Less diverse gut microbiome seen in patients with digestive problems
Probiotic therapy may need to be more personalized for autoimmune disorders
People with systemic sclerosis (SSc) who have more severe digestive problems tend to have less diversity in the makeup of bacteria living in their gut, a new study reports.
Certain bacterial species, including Lactobacillus — present in commercially available probiotics — are more abundant in SSc patients with more digestive complaints, results show, which suggests that probiotic therapy may need to be more personalized for people with autoimmune disorders like SSc.
The study, “Gastrointestinal tract involvement in systemic sclerosis: The roles of diet and the microbiome,” was published in the journal Seminars in Arthritis and Rheumatism.
Research suggests gut microbiome is dysregulated in SSc patients
The human gut is home to trillions of bacteria and other microorganisms, collectively known as the gut microbiome. A blossoming field of research has suggested that the gut microbiome is dysregulated in SSc and many other diseases, but the connection between microbiome changes and specific disease manifestations remains poorly understood.
Digestive problems, ranging from heartburn to diarrhea and constipation, are common symptoms of SSc, also called scleroderma. In this study, a team led by scientists in the U.S. set out to test whether gut microbiome changes are associated with digestive symptoms in people diagnosed with SSc.
“The primary aim of the present study was to examine the relationship between GI [gastrointestinal] microbial composition and the severity of GI symptoms in SSc,” the researchers wrote.
The study included 66 people with SSc; most were women and the mean age was 55.4 years. All of the participants completed a standardized assessment of digestive symptom severity in SSc called the UCLA Scleroderma Clinical Trial Consortium Gastrointestinal Tract, or UCLA GIT 2.0. The seven domains of this scale are reflux, distension, diarrhea, fecal soilage, constipation, well-being, and social functioning.
Participants also provided samples of their stools, which the researchers used to conduct analyses of the gut microbiome. To identify bacteria types, the scientists took advantage of a technique called 16S rRNA gene sequencing.
Understanding the relationships between alterations in GI microbial composition and SSc may help identify new therapeutic targets and guide clinical and nutritional management.
More severe digestive symptoms linked to less diverse microbiomes
Results showed that SSc patients with higher (worse) GIT 2.0 scores tended to have less diverse microbiomes, with fewer different types of bacteria living in the microbial community. Higher (worse) scores for distension/bloating and social functioning showed especially strong associations with lower microbiome diversity.
Closer analyses showed that patients with more severe digestive symptoms tended to have a higher abundance of certain groups of bacteria, such as Klebsiella and Enterococcus, that are often associated with disease in people. These patients also had a lower abundance of bacteria like Clostridium and Coprococcus that are generally thought to be a healthy part of the digestive tract.
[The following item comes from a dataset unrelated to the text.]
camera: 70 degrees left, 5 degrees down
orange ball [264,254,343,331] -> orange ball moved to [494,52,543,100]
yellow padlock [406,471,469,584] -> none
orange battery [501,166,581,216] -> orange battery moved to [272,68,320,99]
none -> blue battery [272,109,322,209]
The researchers also noted that patients with more severe GI symptoms tended to have higher levels of Lactobacillus, a group of bacteria often included in commercially available probiotic supplements. “These study findings suggest that a more personalized probiotic may be beneficial depending on the underlying autoimmune disease,” the team wrote.
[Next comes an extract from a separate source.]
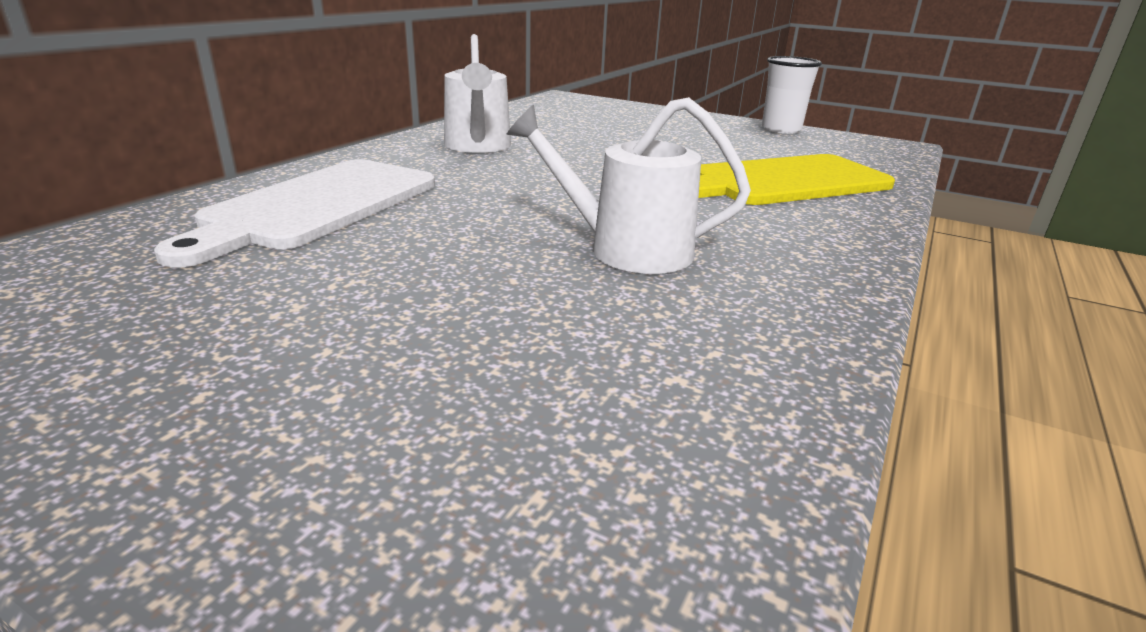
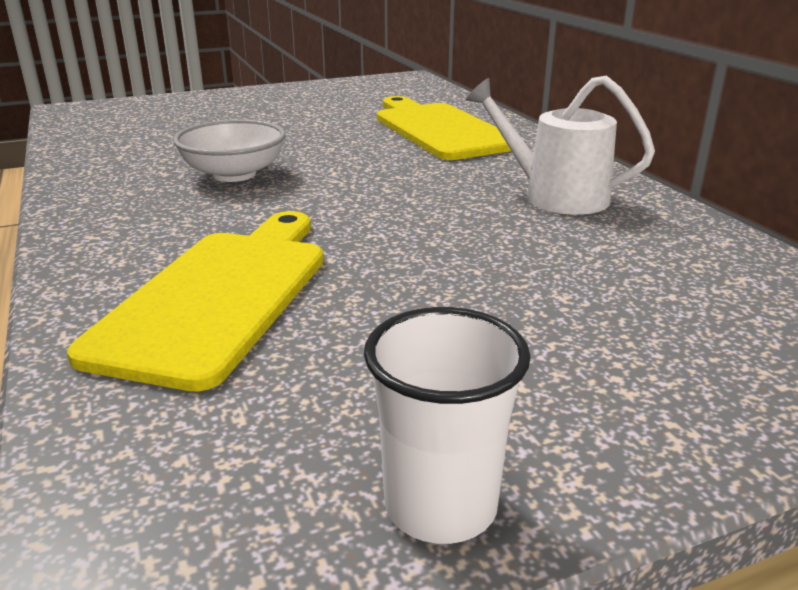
camera: 130 degrees right, 0 degrees up
white cutting board [154,159,435,268] -> yellow cutting board [377,96,511,160]
white watering can [507,97,751,274] -> white bowl [173,119,286,182]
Dietary questionnaires were completed by 35 of the participants. Based on their reported dietary habits, they were divided into a low FODMAP or non-low FODMAP group.
FODMAP stands for fermentable oligosaccharides, disaccharides, monosaccharides, and polyols. The low FODMAP diet, which excludes many foods containing certain sugar molecules, has been used to help manage irritable bowel syndrome.
No significant differences found between patients on the two diets
Results of the analysis generally did not show any significant differences in digestive symptom severity or gut microbiome diversity between the low and non-low FODMAP patients. However, those in the non-low FODMAP group tended to have higher levels of the disease-related bacteria Klebsiella and Enterococcus.
“Although this study did not find differences in GI symptoms between the low and non-low FODMAP groups, there were several differences in the enrichment of bacteria between groups,” the researchers wrote.
The team stressed that this was a small study that relied on patient-reported assessments of dietary habits, so more research will be needed to better understand the effect of diet on digestive symptoms and gut bacteria in SSc.
“Understanding the relationships between alterations in GI microbial composition and SSc may help identify new therapeutic targets and guide clinical and nutritional management,” the scientists concluded. “Larger, prospective studies are warranted to determine whether dietary changes and treatments targeting gut microbial alterations may reduce GI symptoms in SSc.”